Work required → Find every line in the rows below that contains the word "data", and copy each of those lines in full.

Source information →
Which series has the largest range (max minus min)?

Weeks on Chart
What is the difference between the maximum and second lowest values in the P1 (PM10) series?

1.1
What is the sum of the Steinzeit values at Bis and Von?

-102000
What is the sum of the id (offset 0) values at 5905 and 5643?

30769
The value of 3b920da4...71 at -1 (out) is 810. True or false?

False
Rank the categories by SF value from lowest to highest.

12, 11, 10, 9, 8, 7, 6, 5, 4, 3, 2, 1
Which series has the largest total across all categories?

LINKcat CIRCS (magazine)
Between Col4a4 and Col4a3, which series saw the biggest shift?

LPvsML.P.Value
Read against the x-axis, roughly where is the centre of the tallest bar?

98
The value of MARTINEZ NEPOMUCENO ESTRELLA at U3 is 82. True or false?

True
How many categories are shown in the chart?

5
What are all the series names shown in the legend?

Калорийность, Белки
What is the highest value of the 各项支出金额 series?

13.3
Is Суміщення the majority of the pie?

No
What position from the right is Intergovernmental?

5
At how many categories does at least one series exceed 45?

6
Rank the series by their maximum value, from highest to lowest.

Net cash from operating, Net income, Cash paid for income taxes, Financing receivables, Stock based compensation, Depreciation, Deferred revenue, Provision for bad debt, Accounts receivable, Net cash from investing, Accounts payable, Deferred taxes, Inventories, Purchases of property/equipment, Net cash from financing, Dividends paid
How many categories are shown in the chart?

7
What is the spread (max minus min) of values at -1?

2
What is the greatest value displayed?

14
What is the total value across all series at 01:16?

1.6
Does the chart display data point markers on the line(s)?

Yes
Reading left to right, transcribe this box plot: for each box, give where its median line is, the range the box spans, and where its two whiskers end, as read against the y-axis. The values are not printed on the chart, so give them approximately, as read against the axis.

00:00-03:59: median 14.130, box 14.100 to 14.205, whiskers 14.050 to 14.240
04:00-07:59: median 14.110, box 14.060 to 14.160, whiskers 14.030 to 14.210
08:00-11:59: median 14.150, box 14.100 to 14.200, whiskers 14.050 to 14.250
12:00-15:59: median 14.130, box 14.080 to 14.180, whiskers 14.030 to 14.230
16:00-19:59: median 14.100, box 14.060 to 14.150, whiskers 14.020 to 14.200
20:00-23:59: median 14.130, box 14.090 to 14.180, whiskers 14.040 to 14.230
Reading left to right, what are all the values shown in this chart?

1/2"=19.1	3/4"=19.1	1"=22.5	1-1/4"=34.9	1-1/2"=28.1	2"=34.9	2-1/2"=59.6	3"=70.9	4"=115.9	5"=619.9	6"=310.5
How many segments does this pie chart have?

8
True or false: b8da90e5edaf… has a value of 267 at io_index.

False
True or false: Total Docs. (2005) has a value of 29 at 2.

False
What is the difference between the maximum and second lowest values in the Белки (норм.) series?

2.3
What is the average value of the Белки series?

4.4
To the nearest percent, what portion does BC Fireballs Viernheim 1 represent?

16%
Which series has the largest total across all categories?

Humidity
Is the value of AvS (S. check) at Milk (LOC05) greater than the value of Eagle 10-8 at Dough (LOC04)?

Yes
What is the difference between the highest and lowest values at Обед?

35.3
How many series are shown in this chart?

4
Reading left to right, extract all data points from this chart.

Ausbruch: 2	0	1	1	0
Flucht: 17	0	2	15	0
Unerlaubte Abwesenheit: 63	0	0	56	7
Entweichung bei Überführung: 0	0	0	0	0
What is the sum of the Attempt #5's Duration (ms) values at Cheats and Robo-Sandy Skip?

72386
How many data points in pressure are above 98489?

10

Solution to this problem →
Does the chart display data point markers on the line(s)?
Reading left to right, extract all data points from this chart.
How many data points in pressure are above 98489?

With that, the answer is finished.